There’s a young woman in my class who is both smart and highly motivated. (Actually, there are several people like that.) This last year she led a campaign to make prostitution illegal in Rhode Island, and succeeded. I was always curious about why she was so passionate about it, though. Whenever she talked about it, she rarely spoke about the business/institution/practice of prostitution. Instead, she spoke about Human Trafficking a.k.a. slavery.

While both topics have a connotation of less-than-moral, they’re still quite distinct and I wasn’t quite sure how they overlapped. Certainly, slavery can be used to “employ”** prostitutes, but slavery can also be used to “employ” farm workers. Arguably, the conditions surrounding undocumented immigrant farm workers are just as bad if not worse than those surrounding legal prostitution in Rhode Island. Why campaign just against prostitution? Why not campaign against undocumented/coerced farm workers too?

(Just to be clear, since I do expect to be misunderstood here, I am morally and politically opposed to slavery in all its forms. I believe it to be wrong, I think its already illegal, and I believe that it should be illegal.)

(I’d like to point out that I’ve never interacted personally with the person who prompted this blog entry. I know nothing about her except what I’ve heard from her during lecture discussions or observed visually.)

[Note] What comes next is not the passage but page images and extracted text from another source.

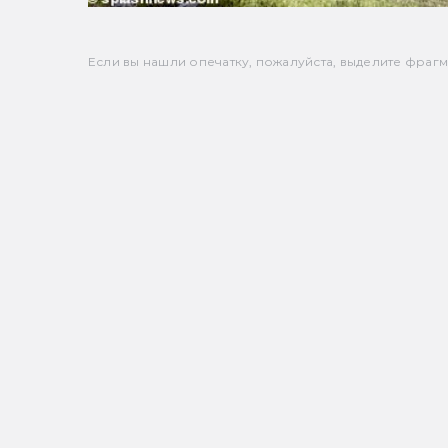
Если вы нашли опечатку, пожалуйста, выделите фрагмен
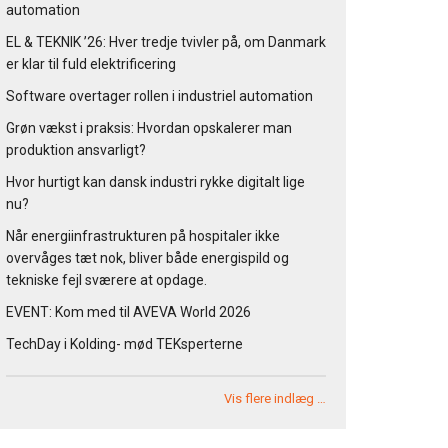
automation
EL & TEKNIK ’26: Hver tredje tvivler på, om Danmark
er klar til fuld elektrificering
Software overtager rollen i industriel automation
Grøn vækst i praksis: Hvordan opskalerer man
produktion ansvarligt?
Hvor hurtigt kan dansk industri rykke digitalt lige
nu?
Når energiinfrastrukturen på hospitaler ikke
overvåges tæt nok, bliver både energispild og
tekniske fejl sværere at opdage.
EVENT: Kom med til AVEVA World 2026
TechDay i Kolding- mød TEKsperterne
Vis flere indlæg …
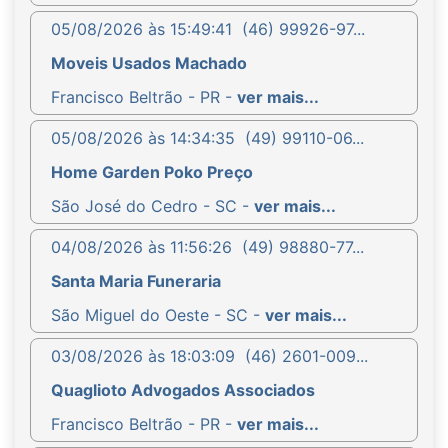
05/08/2026 às 15:49:41
(46) 99926-97...
Moveis Usados Machado
Francisco Beltrão - PR -
ver mais...
05/08/2026 às 14:34:35
(49) 99110-06...
Home Garden Poko Preço
São José do Cedro - SC -
ver mais...
04/08/2026 às 11:56:26
(49) 98880-77...
Santa Maria Funeraria
São Miguel do Oeste - SC -
ver mais...
03/08/2026 às 18:03:09
(46) 2601-009...
Quaglioto Advogados Associados
Francisco Beltrão - PR -
ver mais...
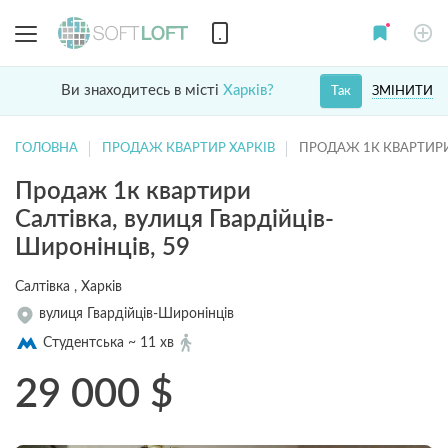
Ви знаходитесь в місті
Харків?
ЗМІНИТИ
Так
ГОЛОВНА
ПРОДАЖ КВАРТИР ХАРКІВ
ПРОДАЖ 1К КВАРТИРИ
Продаж 1к квартири
Салтівка, вулиця Гвардійців-
Широнінців, 59
Салтівка , Харків
вулиця Гвардійців-Широнінців
Студентська ~ 11 хв
29 000
$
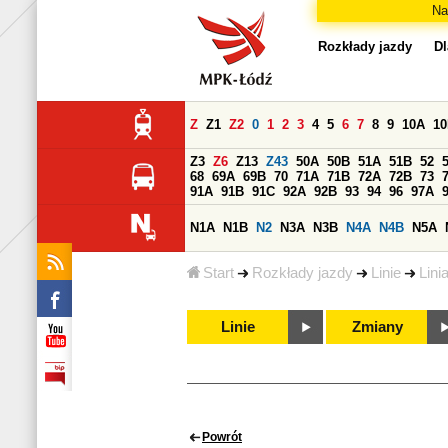
Na
Rozkłady jazdy
Dl
Z
Z1
Z2
0
1
2
3
4
5
6
7
8
9
10A
1
Z3
Z6
Z13
Z43
50A
50B
51A
51B
52
68
69A
69B
70
71A
71B
72A
72B
73
91A
91B
91C
92A
92B
93
94
96
97A
N1A
N1B
N2
N3A
N3B
N4A
N4B
N5A
Start
Rozkłady jazdy
Linie
Lini
Linie
Zmiany
Powrót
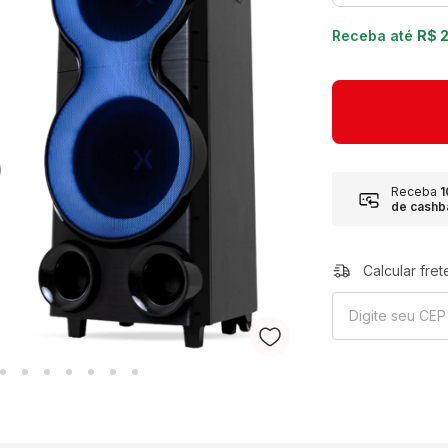
Receba até
R$ 
Receba
de cashb
Calcular fret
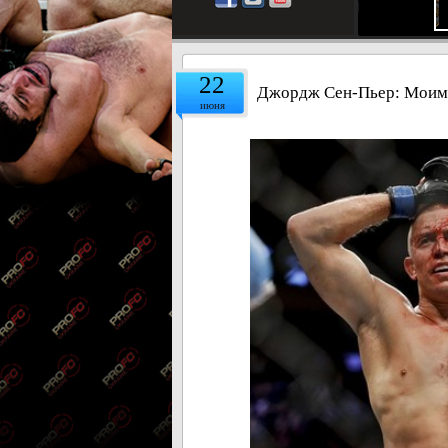
22
Джордж Сен-Пьер: Моим 
июня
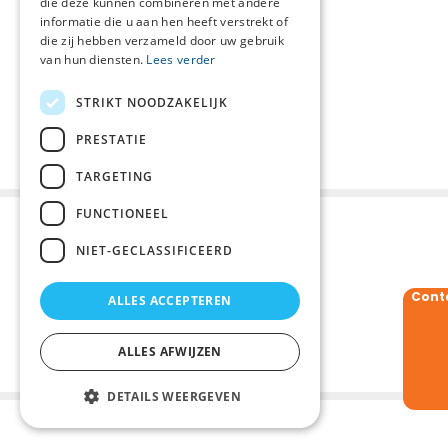
die deze kunnen combineren met andere
informatie die u aan hen heeft verstrekt of
die zij hebben verzameld door uw gebruik
van hun diensten.
Lees verder
STRIKT NOODZAKELIJK
PRESTATIE
TARGETING
FUNCTIONEEL
NIET-GECLASSIFICEERD
Cont
ALLES ACCEPTEREN
ALLES AFWIJZEN
DETAILS WEERGEVEN
Palliaweb 2019 - Heden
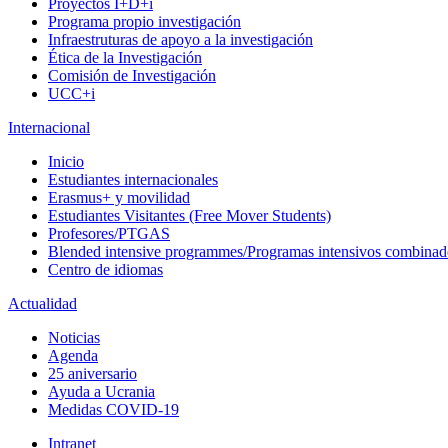
Proyectos I+D+i
Programa propio investigación
Infraestruturas de apoyo a la investigación
Ética de la Investigación
Comisión de Investigación
UCC+i
Internacional
Inicio
Estudiantes internacionales
Erasmus+ y movilidad
Estudiantes Visitantes (Free Mover Students)
Profesores/PTGAS
Blended intensive programmes/Programas intensivos combinad
Centro de idiomas
Actualidad
Noticias
Agenda
25 aniversario
Ayuda a Ucrania
Medidas COVID-19
Intranet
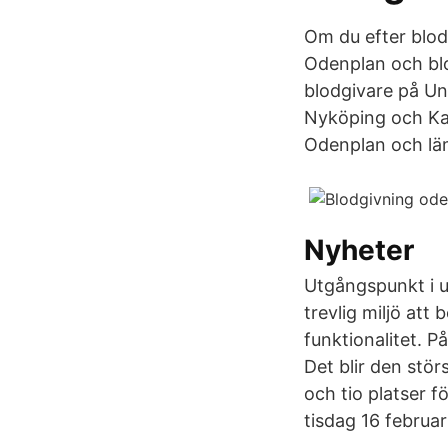
Om du efter blodg
Odenplan och blo
blodgivare på Uni
Nyköping och Kat
Odenplan och lä
Nyheter
Utgångspunkt i u
trevlig miljö at
funktionalitet. P
Det blir den stö
och tio platser 
tisdag 16 februa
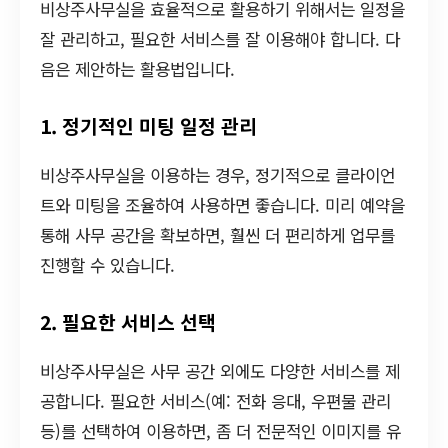
비상주사무실을 효율적으로 활용하기 위해서는 일정을
잘 관리하고, 필요한 서비스를 잘 이용해야 합니다. 다
음은 제안하는 활용법입니다.
1. 정기적인 미팅 일정 관리
비상주사무실을 이용하는 경우, 정기적으로 클라이언
트와 미팅을 조율하여 사용하면 좋습니다. 미리 예약을
통해 사무 공간을 확보하면, 훨씬 더 편리하게 업무를
진행할 수 있습니다.
2. 필요한 서비스 선택
비상주사무실은 사무 공간 외에도 다양한 서비스를 제
공합니다. 필요한 서비스(예: 전화 응대, 우편물 관리
등)를 선택하여 이용하면, 좀 더 전문적인 이미지를 유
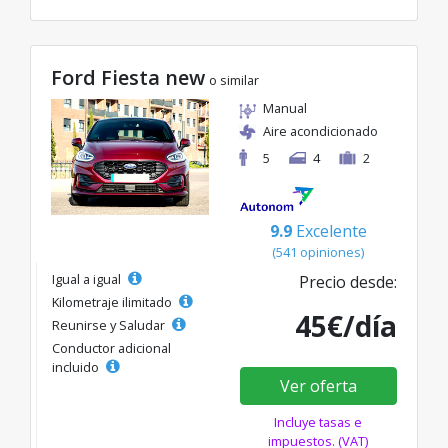
Ford Fiesta new
o similar
Manual
Aire acondicionado
5
4
2
9.9
Excelente
(541 opiniones)
Igual a igual
Precio desde:
Kilometraje ilimitado
45€/día
Reunirse y Saludar
Conductor adicional
incluido
Ver oferta
Incluye tasas e
impuestos. (VAT)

I think I’ve figured out why. She, like I, is opposed to human trafficking. She is also, separately, opposed to men having sex with women. That sounds absurd, but please read just a few more sentences before you think I’m making an ad hominem attack.

I took a course on feminism during my last semester in undergrad. The professor for that course, who was a fantastic professor, was married and had one child. Her husband and her split the child care responsibilities. She worked Monday, Wednesday, and Friday and he worked Tuesday, Thursday, and either Saturday or Sunday. Or something like that. On days when she was at home with their child, she would make dinner for her and her child. She deliberately would never make enough for her husband to eat when he got home later in the evening. She was already making dinner, and already cooked for two. However, she deliberately never cooked for three. On purpose.

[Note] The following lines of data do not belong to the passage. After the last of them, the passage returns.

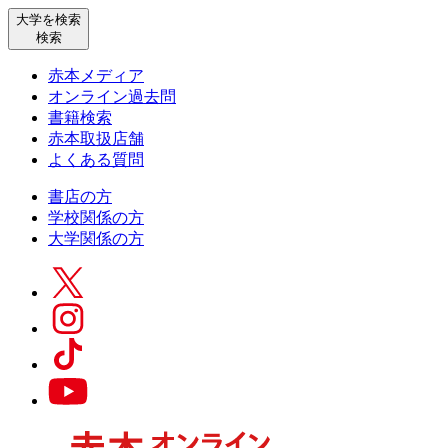
大学を検索
検索
赤本メディア
オンライン過去問
書籍検索
赤本取扱店舗
よくある質問
書店の方
学校関係の方
大学関係の方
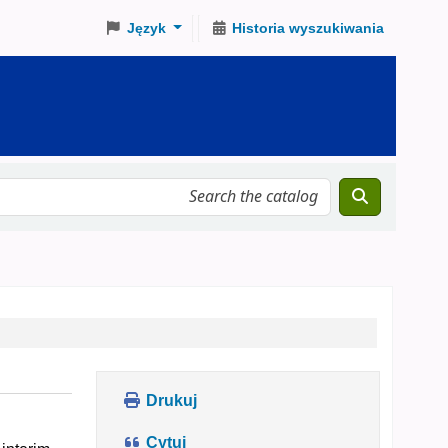
Język
Historia wyszukiwania
Drukuj
Cytuj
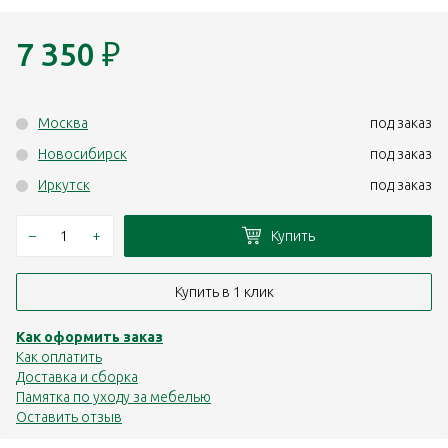
7 350
₽
Москва
под заказ
Новосибирск
под заказ
Иркутск
под заказ
–
+
Купить
Купить в 1 клик
Как оформить заказ
Как оплатить
Доставка и сборка
Памятка по уходу за мебелью
Оставить отзыв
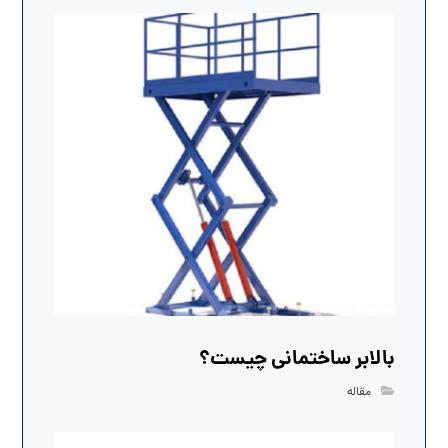
بالابر ساختمانی چیست؟
مقاله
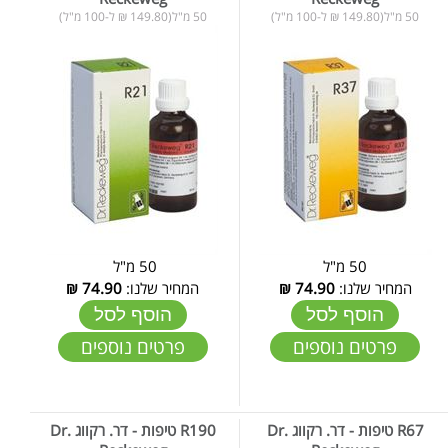
50 מ"ל(149.80 ₪ ל-100 מ"ל)
50 מ"ל(149.80 ₪ ל-100 מ"ל)
50 מ"ל
50 מ"ל
המחיר שלנו:
74.90
₪
המחיר שלנו:
74.90
₪
הוסף לסל
הוסף לסל
פרטים נוספים
פרטים נוספים
R67 טיפות - דר. רקווג Dr.
R190 טיפות - דר. רקווג Dr.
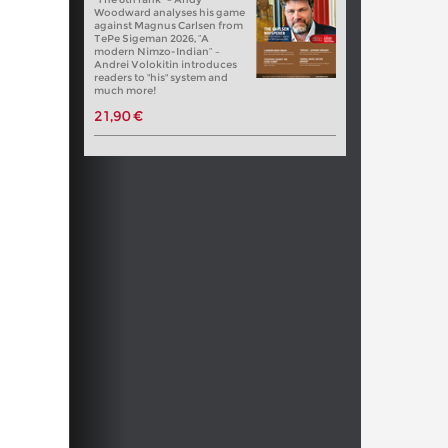
Woodward analyses his game
against Magnus Carlsen from
TePe Sigeman 2026, “A
modern Nimzo-Indian” –
Andrei Volokitin introduces
readers to "his" system and
much more!
21,90 €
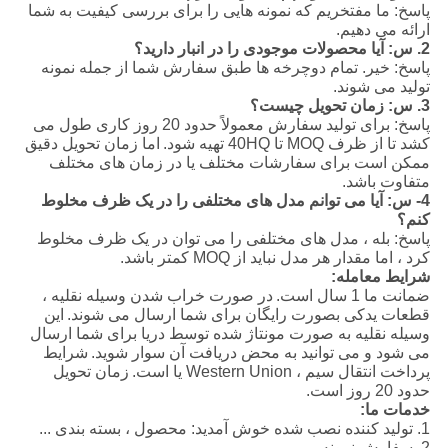
پاسخ: ما مفتخریم که نمونه هایی را برای بررسی کیفیت به شما
ارائه می دهیم.
2. س: آیا محصولات موجودی را در انبار دارید؟
پاسخ: خیر. تمام دوچرخه ها طبق سفارش شما از جمله نمونه
تولید می شوند.
3. س: زمان تحویل چیست؟
پاسخ: برای تولید سفارش معمولاً حدود 20 روز کاری طول می
کشد تا از ظرف MOQ تا 40HQ تهیه شود.
اما زمان تحویل دقیق
ممکن است برای سفارشات مختلف یا در زمان های مختلف
متفاوت باشد.
4- س: آیا می توانم مدل های مختلفی را در یک ظرف مخلوط
کنم؟
پاسخ: بله ، مدل های مختلفی را می توان در یک ظرف مخلوط
کرد ، اما مقدار هر مدل نباید از MOQ کمتر باشد.
شرایط معامله:
ضمانت ما 1 سال است.
در صورت خراب شدن وسیله نقلیه ،
قطعات یدکی بصورت رایگان برای شما ارسال می شوند.
این
وسیله نقلیه به صورت مونتاژ شده توسط دریا برای شما ارسال
می شود و می توانید به محض دریافت آن سوار شوید.
شرایط
پرداخت انتقال سیم ، Western Union یا است.
زمان تحویل
حدود 20 روز است.
خدمات ما:
1. تولید کننده نصب شده خوش آمدید: محصول ، بسته بندی ...
2. سفارش نمونه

Her husband would come sit with them at the dinner table with a bowl of cereal.

Since she teaches a feminism course, you can probably guess that she is a feminist. Her blind opposition to traditional roles was so strong that she not only avoided the role but avoided the appearance of the role. Since women have traditionally made dinner for their husbands, she now refuses to make dinner for her husband even though she is already in the kitchen making dinner. There’s something not quite right about that. (Her husband does cook for her.)

I think that my classmate’s opposition to prostitution is feminist in nature, and not merely a moral objection to slavery.

Why does the nature of her opposition matter? It matters because of her choice of what to campaign against. She campaigned against one thing, while using rhetoric directed against another thing. The arguments in favour of subjugating men as “pay back” for their historical subjugation of women are completely different from the arguments in favour of stronger slavery legislation. That, in turn, is significant because there isn’t as much support for the subjugation of men as there is for anti-slavery legislation. Not only would virtually all (but not absolutely all) men be opposed to male-subjugation, but the vast majority of women would be similarly opposed.